14. Mr. Patel has relied upon the decision of this Court in case of Navrangpura Gam Dharmada Milkat Trust and Anr. v. Ramtuji Ramaji and Ors., reported at 1993 (2) GLR page 1496. The reliance placed on the decision of this Court in case of Navrangpura Gam Dharmada Milkat Trust and Anr. (supra) by Mr. Patel, the learned counsel appearing on behalf of the private respondents is of no help to the respondent Nos. 1 to 5 because, in the case before the Division Bench, the subject matter was, as to whether, after the TP Scheme is framed, the rights as the tenant under the Tenancy Act can be continued or not; whereas in the present case the issue is whether the competent authority exercising power under the Tenancy Act can make any observations which results into affecting the authority of the Town Planning and/or competence of the local authority implementing the TP Scheme under the TP Act or not. Even if the principles laid down in the aforesaid decisions are considered, at the most it can be said that even after framing of the scheme the respondent Nos. 1 to 5 can continue to claim the rights over the land in question as the tenant, therefore, at the most they may step themselves into the shoes of the original owner of the land and consequently may be entitled to the compensation or otherwise but such cannot be read to defeat the rights of the Corporation as the authority implementing the scheme, wherein the land may be in the ownership of the original owner or there are rights of the tenant over the land, which is reserved for public purpose under TP Scheme under TP Act.

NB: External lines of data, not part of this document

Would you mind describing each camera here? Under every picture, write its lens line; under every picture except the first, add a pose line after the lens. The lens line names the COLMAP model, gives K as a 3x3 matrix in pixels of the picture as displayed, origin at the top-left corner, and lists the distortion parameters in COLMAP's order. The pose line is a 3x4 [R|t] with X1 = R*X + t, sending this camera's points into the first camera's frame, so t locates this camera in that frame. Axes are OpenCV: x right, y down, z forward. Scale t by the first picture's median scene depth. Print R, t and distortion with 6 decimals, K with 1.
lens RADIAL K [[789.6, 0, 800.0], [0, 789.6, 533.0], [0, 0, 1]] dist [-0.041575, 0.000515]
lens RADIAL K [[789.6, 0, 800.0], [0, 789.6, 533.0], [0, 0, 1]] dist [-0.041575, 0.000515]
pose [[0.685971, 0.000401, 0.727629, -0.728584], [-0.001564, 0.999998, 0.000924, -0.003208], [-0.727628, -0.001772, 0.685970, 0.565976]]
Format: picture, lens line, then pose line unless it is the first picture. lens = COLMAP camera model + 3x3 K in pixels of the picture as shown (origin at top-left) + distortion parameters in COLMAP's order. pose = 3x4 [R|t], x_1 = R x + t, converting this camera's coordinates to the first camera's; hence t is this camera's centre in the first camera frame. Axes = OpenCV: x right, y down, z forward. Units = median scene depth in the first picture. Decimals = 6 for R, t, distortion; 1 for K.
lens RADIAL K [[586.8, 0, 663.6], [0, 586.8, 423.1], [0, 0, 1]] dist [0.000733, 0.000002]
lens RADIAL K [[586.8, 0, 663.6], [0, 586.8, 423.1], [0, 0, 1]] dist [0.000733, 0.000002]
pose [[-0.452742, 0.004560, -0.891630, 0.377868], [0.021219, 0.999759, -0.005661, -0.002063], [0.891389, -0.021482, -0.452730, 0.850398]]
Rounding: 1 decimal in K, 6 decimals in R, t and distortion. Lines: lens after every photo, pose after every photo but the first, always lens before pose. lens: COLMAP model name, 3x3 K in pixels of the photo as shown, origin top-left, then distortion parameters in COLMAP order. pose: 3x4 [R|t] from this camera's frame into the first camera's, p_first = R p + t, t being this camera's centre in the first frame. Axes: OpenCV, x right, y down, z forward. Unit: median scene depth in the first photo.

15. In view of the aforesaid, the petition is partly allowed to the extent that the observations made in the order passed by the Mamlatdar and ALT and its confirmation thereof by the State Government qua the rights of the petitioner over the land of final Plot No. 42 of TP Scheme No. 20 shall stand quashed and set aside. It is made clear that quashing of the aforesaid or the relief granted to the petitioner shall not prejudice the rights of the respondent Nos. 1 to 5 to challenge any action of Town Planning Authority, including the petitioner Corporation pertaining to the Scheme under the Town Planning Act in accordance with law. It is also made clear that the contentions of both the sides in the proceedings of Civil suit No. 4395 of 1992 shall remain open and the Civil Court will be at liberty to decide the Suit in accordance with law.
Rule is partly made absolute. Considering the facts and circumstance, there shall be no order as to costs.
16. In view of the order passed in the main matter, Civil Application No. 1154 of 2003 would not survive and shall stand disposed of accordingly.